# Activity
Exactly as they appear below, repeat the lines from the one with "15: (427, 484)" through the one with "32: (342, 354)", and no others.

(Saved entries)
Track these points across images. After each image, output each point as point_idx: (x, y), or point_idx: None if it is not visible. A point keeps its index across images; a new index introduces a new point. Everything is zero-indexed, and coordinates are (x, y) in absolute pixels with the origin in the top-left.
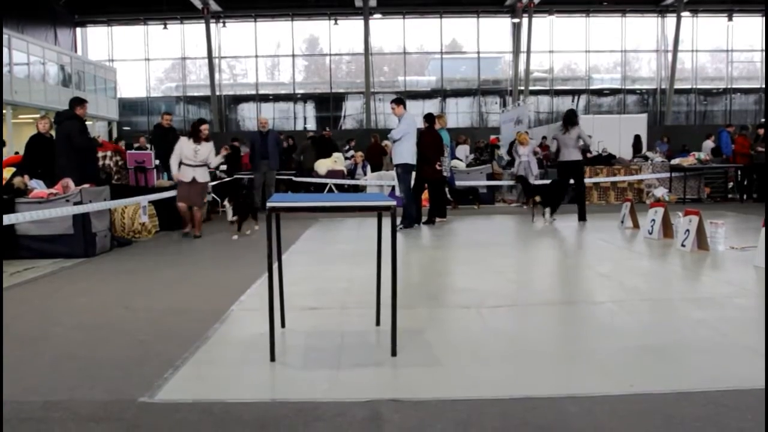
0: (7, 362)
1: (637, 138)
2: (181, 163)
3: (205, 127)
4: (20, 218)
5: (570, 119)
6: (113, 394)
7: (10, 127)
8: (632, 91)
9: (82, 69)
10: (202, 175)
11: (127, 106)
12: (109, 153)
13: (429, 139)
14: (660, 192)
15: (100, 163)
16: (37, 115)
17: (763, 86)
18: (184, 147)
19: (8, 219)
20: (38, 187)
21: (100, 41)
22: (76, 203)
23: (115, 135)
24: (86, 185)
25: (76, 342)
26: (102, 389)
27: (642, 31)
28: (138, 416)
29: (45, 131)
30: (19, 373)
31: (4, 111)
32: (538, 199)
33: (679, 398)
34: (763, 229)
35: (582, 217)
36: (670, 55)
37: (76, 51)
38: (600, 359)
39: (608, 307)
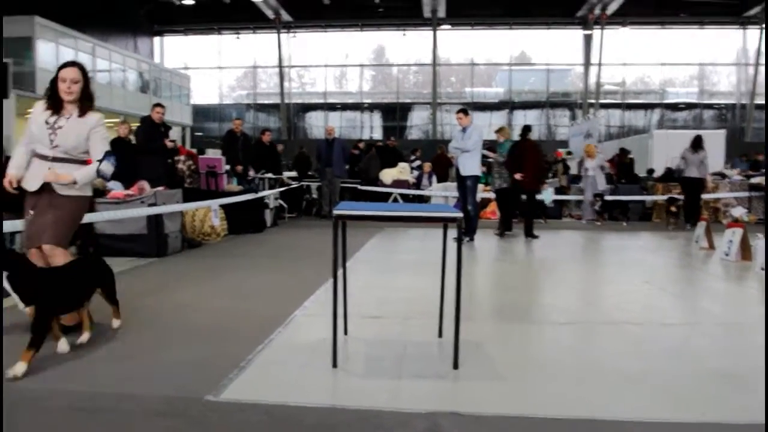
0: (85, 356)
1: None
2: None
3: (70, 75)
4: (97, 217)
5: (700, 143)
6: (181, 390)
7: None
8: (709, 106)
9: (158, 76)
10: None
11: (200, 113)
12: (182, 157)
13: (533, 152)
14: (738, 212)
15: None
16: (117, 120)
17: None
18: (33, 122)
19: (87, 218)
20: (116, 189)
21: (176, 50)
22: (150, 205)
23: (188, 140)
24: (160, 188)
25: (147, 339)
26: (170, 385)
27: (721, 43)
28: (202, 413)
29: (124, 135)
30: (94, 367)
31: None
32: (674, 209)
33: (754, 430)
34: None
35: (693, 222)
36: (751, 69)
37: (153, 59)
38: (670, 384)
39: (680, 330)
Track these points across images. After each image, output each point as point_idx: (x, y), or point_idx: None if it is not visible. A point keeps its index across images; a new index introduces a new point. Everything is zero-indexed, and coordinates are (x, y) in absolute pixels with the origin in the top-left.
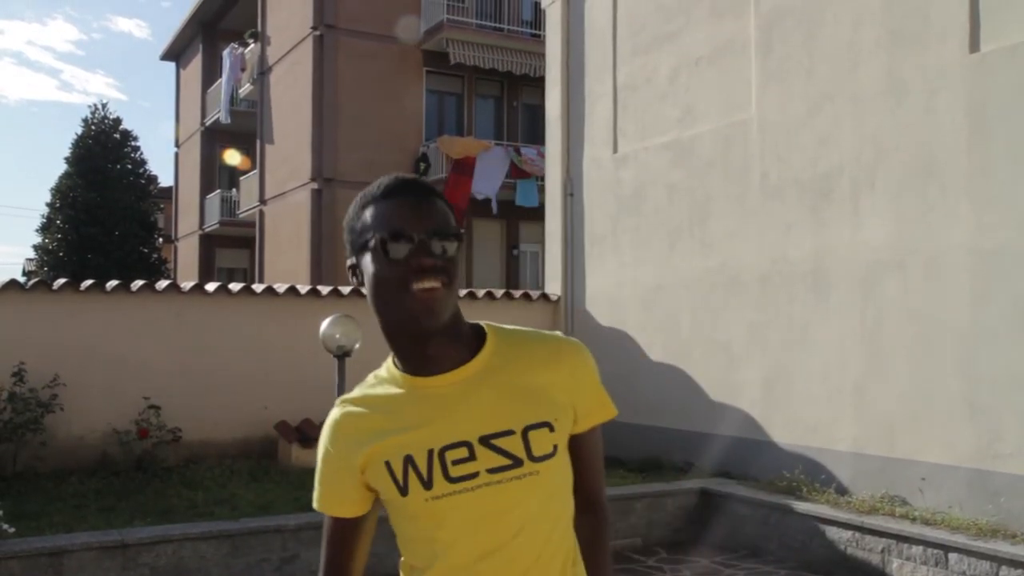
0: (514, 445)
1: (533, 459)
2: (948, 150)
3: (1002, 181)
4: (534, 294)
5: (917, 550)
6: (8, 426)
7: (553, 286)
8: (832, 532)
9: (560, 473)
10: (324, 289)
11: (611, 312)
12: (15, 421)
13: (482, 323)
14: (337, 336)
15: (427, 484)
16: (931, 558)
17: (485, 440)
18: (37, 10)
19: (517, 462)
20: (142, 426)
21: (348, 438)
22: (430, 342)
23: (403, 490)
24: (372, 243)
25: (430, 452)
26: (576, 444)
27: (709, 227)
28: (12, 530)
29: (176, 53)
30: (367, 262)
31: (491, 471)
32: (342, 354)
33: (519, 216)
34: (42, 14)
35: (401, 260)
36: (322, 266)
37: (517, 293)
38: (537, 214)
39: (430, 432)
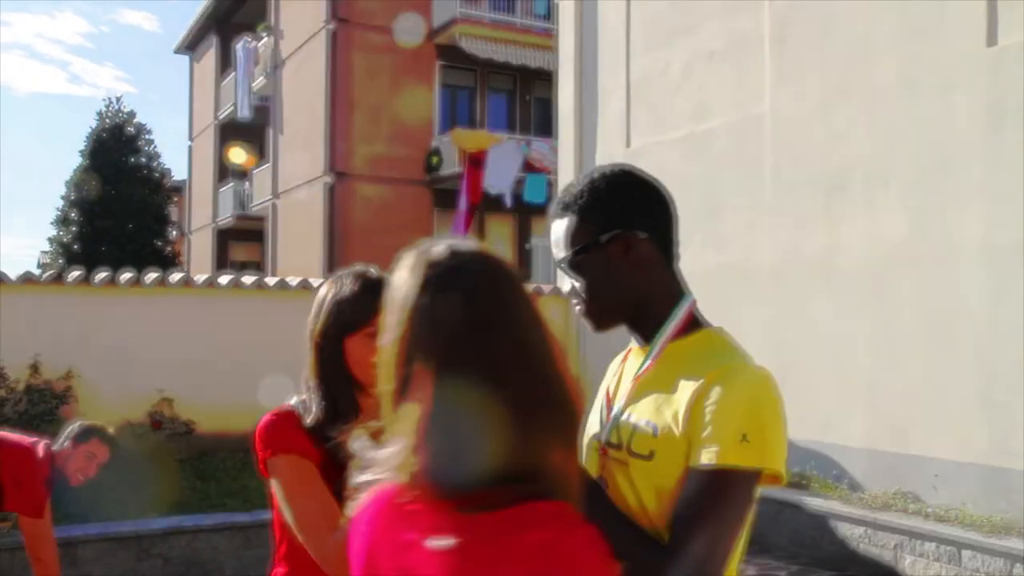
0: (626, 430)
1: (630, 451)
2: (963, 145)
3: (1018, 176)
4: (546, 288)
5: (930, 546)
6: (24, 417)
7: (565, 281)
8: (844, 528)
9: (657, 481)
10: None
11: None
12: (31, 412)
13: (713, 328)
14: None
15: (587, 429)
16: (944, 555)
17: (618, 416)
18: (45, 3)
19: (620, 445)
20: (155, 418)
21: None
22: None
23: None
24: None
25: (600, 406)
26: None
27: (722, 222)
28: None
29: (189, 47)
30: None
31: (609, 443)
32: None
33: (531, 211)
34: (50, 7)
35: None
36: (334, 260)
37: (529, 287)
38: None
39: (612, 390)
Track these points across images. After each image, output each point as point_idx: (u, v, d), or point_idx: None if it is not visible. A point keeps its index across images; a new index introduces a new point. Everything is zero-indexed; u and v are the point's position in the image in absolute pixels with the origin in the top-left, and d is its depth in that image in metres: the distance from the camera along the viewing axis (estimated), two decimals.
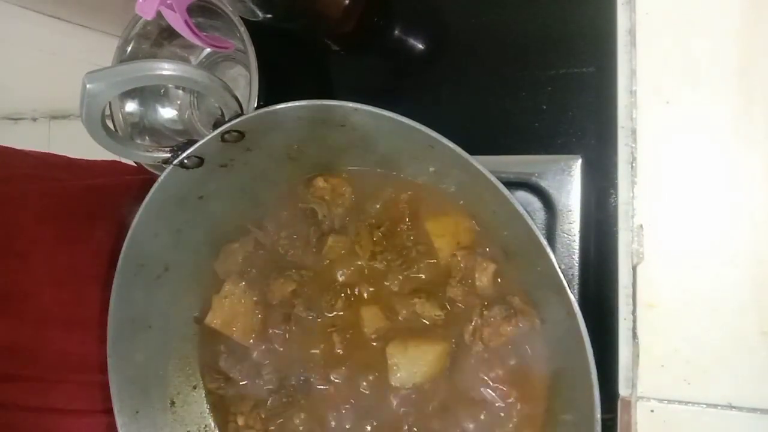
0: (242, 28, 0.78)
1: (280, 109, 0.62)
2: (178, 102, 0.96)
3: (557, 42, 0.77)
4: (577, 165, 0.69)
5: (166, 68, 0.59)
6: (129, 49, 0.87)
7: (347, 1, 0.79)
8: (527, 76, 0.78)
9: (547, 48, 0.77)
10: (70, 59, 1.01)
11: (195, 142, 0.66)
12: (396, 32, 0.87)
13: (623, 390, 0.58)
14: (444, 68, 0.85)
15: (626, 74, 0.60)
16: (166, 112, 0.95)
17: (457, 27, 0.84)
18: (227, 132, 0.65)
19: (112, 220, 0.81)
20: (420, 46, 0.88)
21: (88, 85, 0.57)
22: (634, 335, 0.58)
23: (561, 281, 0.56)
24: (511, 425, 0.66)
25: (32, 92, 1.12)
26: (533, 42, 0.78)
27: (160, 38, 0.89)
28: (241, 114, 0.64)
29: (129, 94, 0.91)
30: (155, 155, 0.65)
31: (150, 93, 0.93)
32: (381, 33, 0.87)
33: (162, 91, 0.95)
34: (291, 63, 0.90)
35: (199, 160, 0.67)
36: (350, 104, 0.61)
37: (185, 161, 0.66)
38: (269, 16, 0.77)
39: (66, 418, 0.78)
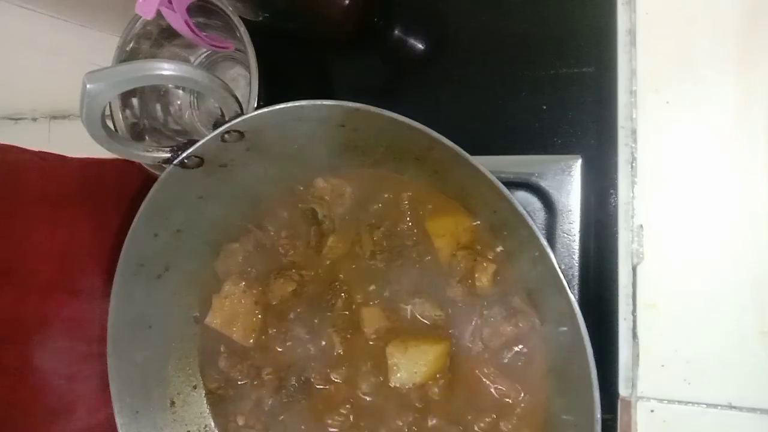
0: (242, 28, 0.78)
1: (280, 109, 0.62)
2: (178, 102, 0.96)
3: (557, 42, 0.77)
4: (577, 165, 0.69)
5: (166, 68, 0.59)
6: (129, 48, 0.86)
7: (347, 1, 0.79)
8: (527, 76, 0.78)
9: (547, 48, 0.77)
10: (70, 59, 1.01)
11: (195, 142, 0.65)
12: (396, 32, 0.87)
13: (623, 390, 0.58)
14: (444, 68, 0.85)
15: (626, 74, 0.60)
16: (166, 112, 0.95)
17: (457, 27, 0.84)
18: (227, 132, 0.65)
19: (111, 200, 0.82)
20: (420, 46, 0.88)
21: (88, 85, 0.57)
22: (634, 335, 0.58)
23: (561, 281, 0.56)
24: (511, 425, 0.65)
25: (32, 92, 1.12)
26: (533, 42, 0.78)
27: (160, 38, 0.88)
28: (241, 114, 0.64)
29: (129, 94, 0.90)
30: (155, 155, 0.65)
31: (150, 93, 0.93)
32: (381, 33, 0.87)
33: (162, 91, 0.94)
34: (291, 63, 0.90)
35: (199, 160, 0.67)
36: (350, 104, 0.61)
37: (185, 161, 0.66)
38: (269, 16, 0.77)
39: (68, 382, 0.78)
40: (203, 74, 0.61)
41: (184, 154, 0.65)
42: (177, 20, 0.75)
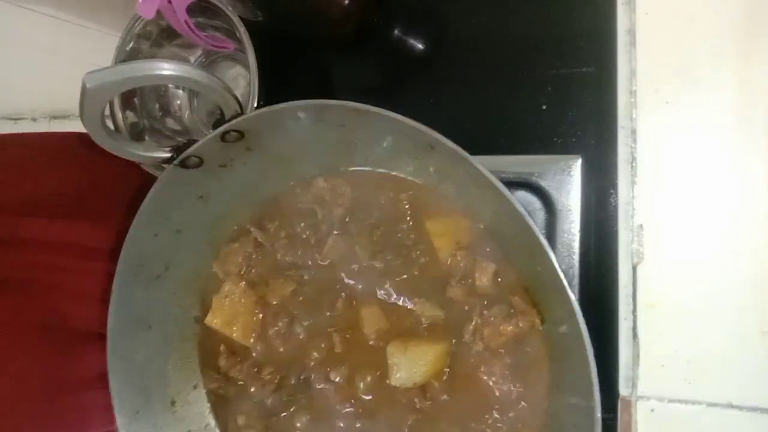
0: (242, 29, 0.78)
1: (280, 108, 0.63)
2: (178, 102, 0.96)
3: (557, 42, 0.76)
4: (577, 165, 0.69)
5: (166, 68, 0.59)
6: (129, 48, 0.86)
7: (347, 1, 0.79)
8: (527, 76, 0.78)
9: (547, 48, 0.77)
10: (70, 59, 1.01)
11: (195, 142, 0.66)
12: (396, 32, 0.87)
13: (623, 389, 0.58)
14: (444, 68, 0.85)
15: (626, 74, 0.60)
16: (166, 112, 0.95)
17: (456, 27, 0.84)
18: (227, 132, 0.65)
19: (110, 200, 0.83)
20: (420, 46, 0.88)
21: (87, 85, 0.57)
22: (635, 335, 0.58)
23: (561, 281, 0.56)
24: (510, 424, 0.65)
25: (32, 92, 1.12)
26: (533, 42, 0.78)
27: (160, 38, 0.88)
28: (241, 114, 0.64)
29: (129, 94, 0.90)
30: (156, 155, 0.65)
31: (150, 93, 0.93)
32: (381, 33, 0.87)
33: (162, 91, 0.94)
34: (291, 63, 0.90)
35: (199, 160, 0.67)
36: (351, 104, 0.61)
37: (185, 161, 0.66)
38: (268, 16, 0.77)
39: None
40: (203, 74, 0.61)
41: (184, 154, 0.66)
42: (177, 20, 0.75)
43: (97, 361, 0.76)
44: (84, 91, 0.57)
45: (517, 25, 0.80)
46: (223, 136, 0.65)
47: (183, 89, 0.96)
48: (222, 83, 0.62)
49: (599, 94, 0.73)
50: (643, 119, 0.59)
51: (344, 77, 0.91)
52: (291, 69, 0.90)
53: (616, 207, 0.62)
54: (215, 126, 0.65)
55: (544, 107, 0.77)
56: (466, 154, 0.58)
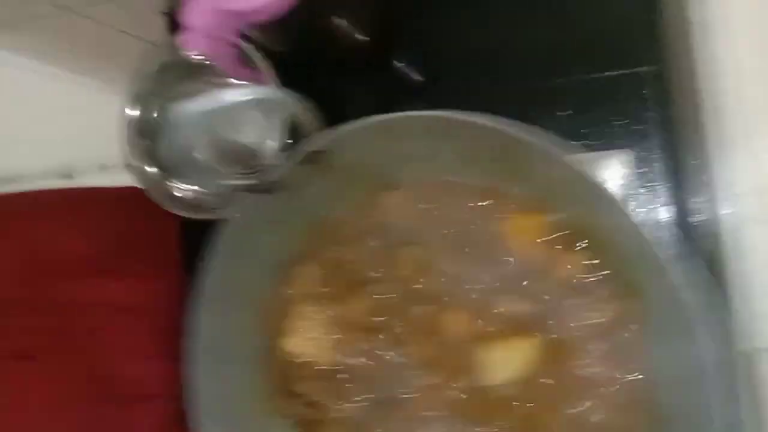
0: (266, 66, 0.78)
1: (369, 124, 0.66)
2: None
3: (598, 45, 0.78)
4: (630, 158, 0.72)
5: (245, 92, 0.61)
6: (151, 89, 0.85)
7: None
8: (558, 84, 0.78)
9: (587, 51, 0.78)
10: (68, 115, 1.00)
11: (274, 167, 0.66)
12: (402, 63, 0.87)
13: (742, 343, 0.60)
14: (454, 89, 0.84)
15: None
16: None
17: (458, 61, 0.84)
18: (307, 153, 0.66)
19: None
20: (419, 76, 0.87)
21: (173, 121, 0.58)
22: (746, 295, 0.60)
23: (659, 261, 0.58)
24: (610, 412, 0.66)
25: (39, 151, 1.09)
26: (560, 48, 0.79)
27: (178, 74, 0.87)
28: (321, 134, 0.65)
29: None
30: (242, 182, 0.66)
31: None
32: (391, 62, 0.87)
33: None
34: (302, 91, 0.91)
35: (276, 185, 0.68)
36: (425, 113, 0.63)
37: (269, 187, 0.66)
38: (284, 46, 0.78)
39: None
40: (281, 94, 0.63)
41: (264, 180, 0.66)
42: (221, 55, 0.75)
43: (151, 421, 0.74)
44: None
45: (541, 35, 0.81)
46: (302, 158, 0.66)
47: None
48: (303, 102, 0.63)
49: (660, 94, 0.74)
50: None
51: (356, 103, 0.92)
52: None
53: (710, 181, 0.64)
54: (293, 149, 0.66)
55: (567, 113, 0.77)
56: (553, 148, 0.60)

# Response area
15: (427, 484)
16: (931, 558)
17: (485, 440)
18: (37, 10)
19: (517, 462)
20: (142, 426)
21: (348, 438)
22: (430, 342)
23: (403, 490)
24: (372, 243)
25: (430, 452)
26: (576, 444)
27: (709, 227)
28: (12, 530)
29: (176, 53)
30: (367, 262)
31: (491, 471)
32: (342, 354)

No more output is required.